No Reason

Discussion in 'Rants, Musings and Ideas' started by hammockmonkey, Mar 21, 2008.

  1. hammockmonkey

    hammockmonkey Well-Known Member

    i really have no reason to feel this way. i come from a good family that loves and supports me, i have close friends that i can trust with anything. i'm pretty good with meeting girls. I'm just here . . . . I just feel so low . . . I'll drink so more whisky and watch some more movie and sit here at 4am wondering just what it is i'm going to do at 8 when i have to get up.

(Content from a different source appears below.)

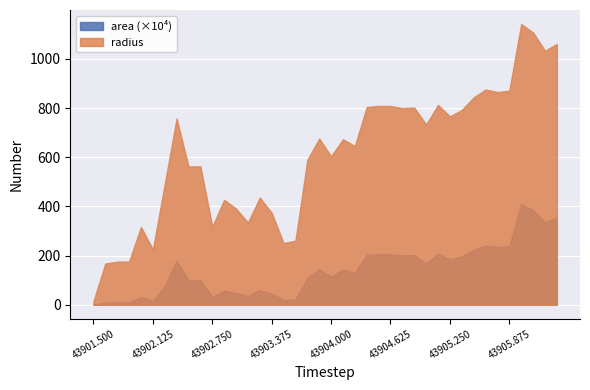

At which category does area reach its first local peak?

43902.0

    fuck this is nothing but egotistical bullshit. why do i need to feel something when i feel nothing? why do i need to feel something at all . . . ?
     
  2. jonstark

    jonstark Well-Known Member

    :) i've had people tell me i should be happy in my position, but i find all i have is vodka and people like you :( . which is to say people who know what's going on.
    no reason, no reason, all should be great, except it's not.
    which is, well, emptiness and nothing.
    cheers, hammockmonkey.
     
  3. itmahanh

    itmahanh Senior Member & Antiquities Friend

    Hey hamm because you feel it. So that makes it worth while. Just some lyrics for you to contemplate.


    Pain without love
    Pain cant get enough
    Pain I like it rough
    Cuz I"d rather feel pain then nothing at all

    May not be exact but you get the drift. Next time in chat, we'll tip a few back together!!!
     
  4. hammockmonkey

    hammockmonkey Well-Known Member

    i used to think i'd like to have my heart ripped out just so i knew where it was. now i just want everyone to leave me alone in some cave and let me be. i don't really mean that, but i do. i like the idea of people, just not me around them.

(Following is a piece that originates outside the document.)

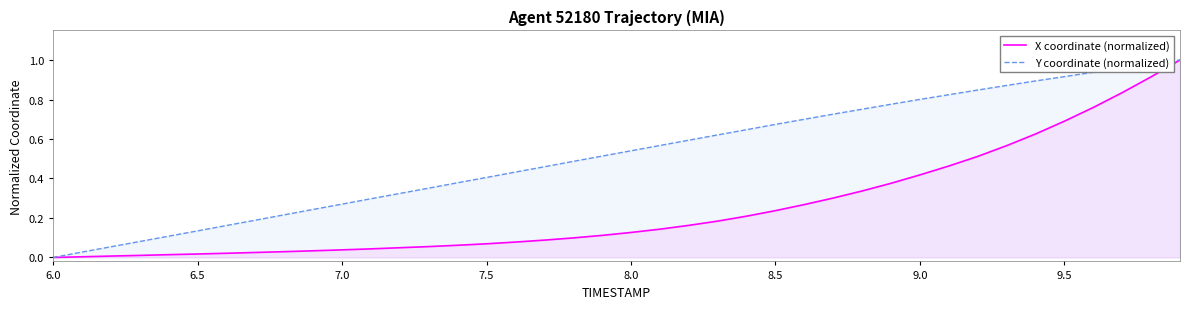

Which series has the largest total across all categories?

Y coordinate (normalized)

    numb is a weird feeling, kinda leaves me with shivers too.
     
  5. SadDude1980

    SadDude1980 Well-Known Member

    I haven't drank for 24 hours and I usually drink every day to cope with my general stress and misery. So I had me some fun last night. I was (and still am) sweating almost profusely off and on from my head and I woke up like every 5-15 minutes since the moment I laid down. Kept seeing things. My wife's face and I'd wake up with this giant smile on my face. Then it'd dissapear once I realized she's not here and neither is my daughter. Stressful horrible sleep. It's hard to eat, hard to think, but I have to get going and do all the crap I have to do today regardless and then I have fun fun fun work for the rest of the day.

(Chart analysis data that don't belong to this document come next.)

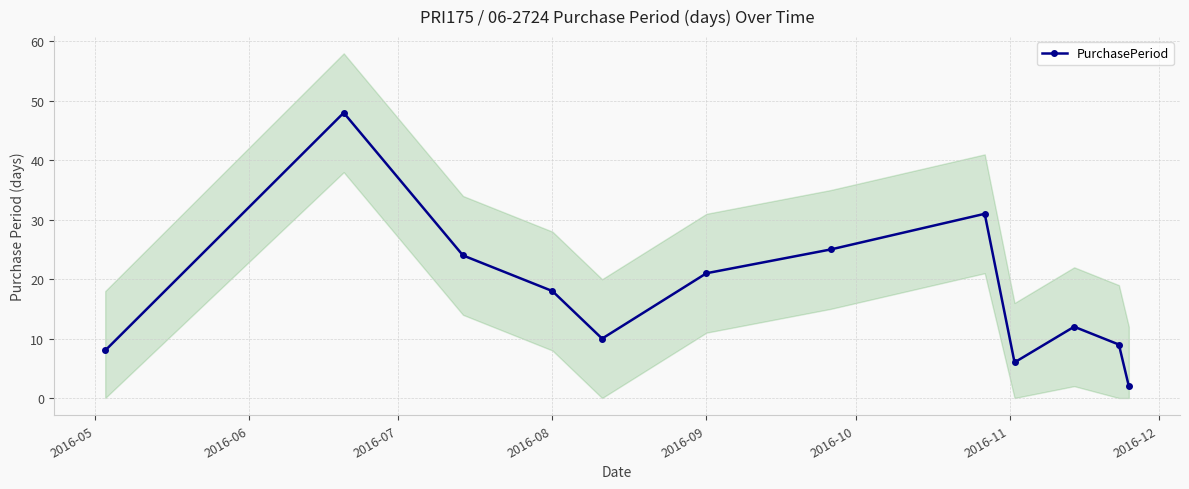

What is the average value?

18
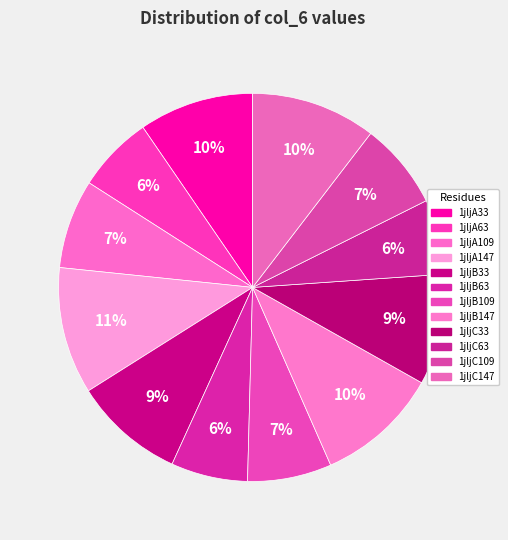

How much of the chart is everything except 1jljB33?

90.8%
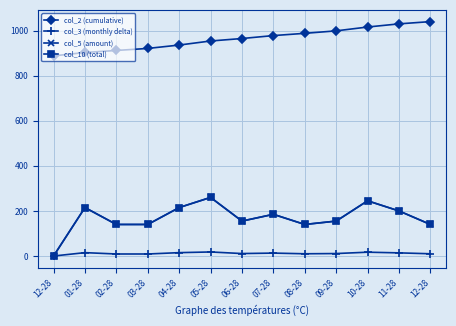

Where is the first local minimum for col_3 (monthly delta)?

06-28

    but I understand what you mean. Times when it seems like, "hey I SHOULD Be happy". but just aren't and the alcohol is just right there ready to go and dull out and haze over an ugly looking world.
     
  6. Ire

    Ire Guest

    I am right there with you... no reason to be depressed at all...
     
  7. jane doe

    jane doe Well-Known Member

    what if alcohol is the reason of why you feel like that? i self harm, and when i feel sad and empty i know its because i`m looking for reasons to do it. May be the lack of reason is deppresing you even more, what i would do in your place is to try to focus in something else(i know its terrible hard) but yet, if you manage to do something instead of thinking about how you feel you`ll be able to find a cope techniche that works for you(all of you)
     
  8. taranama

    taranama Well-Known Member

    i think you guys should be careful that alcoholism doesn't take the place of your depression, or worse, gets on top of it. there's better ways to deal with depression and i know that alcohol isn't one of them.

    please be careful guys :hug:
     
  9. hammockmonkey

    hammockmonkey Well-Known Member

    i feel this way when i'm sober too. and i don't drink all the time or even have to drink all of the time. i do like to drink and when i'm feeling shitty . . .
     
  10. hammockmonkey

    hammockmonkey Well-Known Member

    slow internet leads to double posts
     
    Last edited by a moderator: Mar 28, 2008
  11. nicesinging1

    nicesinging1 Well-Known Member

    No one started drinking alcohol thinking they would end up being an alcoholic and their life being ruined. Most alcoholics drank alcohol to cope with internal pains and it became out of control. So please if you can, try to stay away from alcohol as often as you can. E.g. only drink in social setting with friends.
    I think you need to find that motivation that can lift your life. You need to have a vision in life otherwise it would be living like a robot, u know? For instance, I envision myself working as CPA/IRS/FBI agent, marrying a woman I love, raising offspring, and living in comfortable house. I don't know if it will indeed ever come true or not. But knowing my clear goals/visions I want to accomplish and knowning what I have to get there, helps me a great deal to stay motivated and excited about life. Please find that vision/motivation that can excite and lift your life.